1 lipca 2018

Chapter 25


   Sal tak bardzo zapragnął zbliżenia ze swoją nową ukochaną. Wszedł na nią, gdy ta spokojnie spała. Obsypał ją pocałunkami nie szczędząc czułego dotyku. Gdy nagle jej spojrzenie utkwiło na nim – obudziła się.
- Zostaw mnie! - zaczęła okładać go rękami – Zboczeńcu!
- Ćśś – uciszał ją unieruchamiając. Chwycił ją za nadgarstki i przycisnął własnym ciałem.
- Nic ci nie zrobiłam – załkała.
- Wiem, kochanie – złożył pocałunek na jej czole, gdy przestała się wierzgać.
- To czemu mi to robisz? - łzy spływały po jej policzkach. Sal podniecił się bezsilnością kobiety, jego obrzmiały penis pragnął w nią wejść jeszcze tej nocy.
- Kocham cię – wyznał – Zrobisz to dla mnie. Będziesz grzeczna.
- Zostaw mnie zwyrodnialcu! - zapiszczała – Nie chcę gwałtu, to boli!
- Co ty, moje dziecko opowiadasz … Kochasz się we mnie i z grzeczności dasz mi buziaka – liznął ją w wargi.
- Nigdy! Sadysto! - próbowała ponownie się uwolnić od niego, ale Sal zacisnął jej nadgarstki jeszcze mocniej. Musiała poczuć się bezsilna. Nie potrafiła wyjść spod jego spoconego cielska. Krzyczała, że to ją bolało. Wtedy facet nieco rozluźnił ucisk. Zszedł z niej, ale tylko dlatego, by ją przytulić do siebie. Pogłaskał ją po twarzy szepcząc czułe słówka. Mógł się cieszyć, że nie miał sąsiadów, bo pomyśleliby, że faktycznie gwałcił swoją ukochaną.
- Ćśś – uciszał ją – Nigdy cię nie zgwałciłem …
- Chcesz to teraz zrobić … a ja chcę spać – załkała nie próbując już się uwolnić. Musiała znosić jego pocałunki i dotyk.
- Już dobrze – postanowił zrezygnować. Zauważył, że dziewczyna była w szoku. Okrył ją kołdrą i objął mocno, aby mu nie uciekła – Śpij, skarbie.
*
   Przytulał do siebie swoją ukochaną, która jeszcze dobrze nie wybudziła się ze snu. Głaskał ją po włosach, składał pocałunki. Pieścił ją, a ona całkiem spokojnie przy nim leżała. Sal czuł się bardzo dobrze mając ją u swego boku. Już nic więcej do szczęścia nie potrzebował.
- Sal – usłyszał swoje imię. Dziewczyna nadal przyjmowała od niego pocałunki.
- Leż spokojnie, moja ty – pogłaskał ją i ucałował – Odpoczywaj.
- Muszę do łazienki – poinformowała ledwo co dobudzając się.

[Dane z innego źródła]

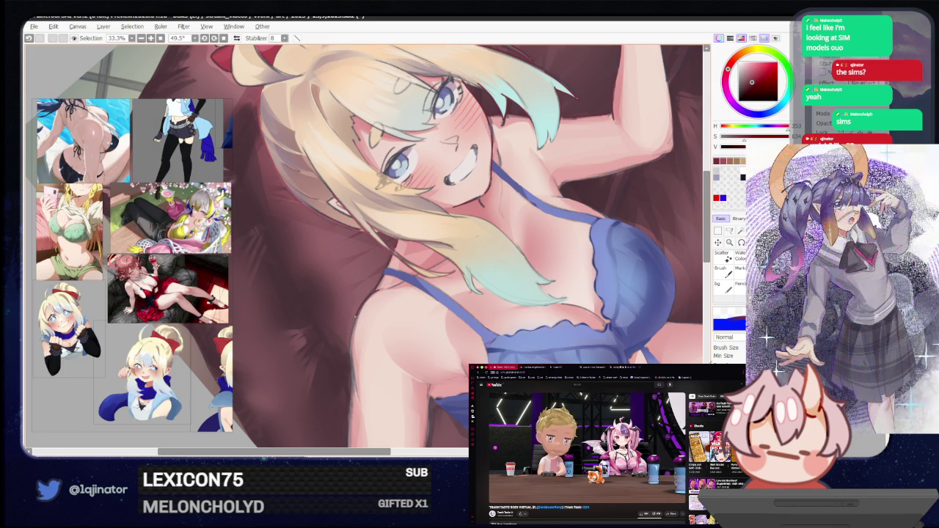
{"action": "left_click_drag", "start_coordinate": [356, 400], "coordinate": [372, 287]}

- Tylko mi nie uciekaj – rzekł – Bo cię schwytam – szepnął jej do ucha. Aleksa posłała lekki uśmiech, choć w oczach ujrzał strach. Podał dziewczynie leżący koc, aby mogła się nim owinąć. Zauważył, że wstydziła się pokazywać swoje nagie ciało. Gdy opuściła sypialnię, Sal wstał z łóżka i zaczął się ubierać. Nie ufał swojej ukochanej na tyle, aby nie skontrolować. Obawiał się, że nawet w samym kocu będzie chciała uciec z jego posiadłości.
Jednak ku jego zdziwieniu Aleksa wróciła do sypialni po dziesięciu minutach. Miała rozczesane włosy, delikatny makijaż, oraz świeżą bieliznę i letnie ubrania na sobie. Odłożyła torebkę i podeszła do faceta. Tak nagle wtuliła się w niego, na co i on był zaskoczony. Jednak to wykorzystał moment i zamknął ją w swoich objęciach.
- Nie wiem, czy to ma sens – odezwała się. Sal podprowadził ją w stronę łóżka, razem usiedli obok siebie.
- Jeśli nie spróbujesz, to się nie przekonasz … i tak daleko zaszliśmy – powiedział.
- Jestem za młoda dla ciebie … Masz prawie czterdzieści trzy lata, a ja? Nie umiem z kimkolwiek być. Nie nadaję się do niczego – wyglądała na zdołowaną.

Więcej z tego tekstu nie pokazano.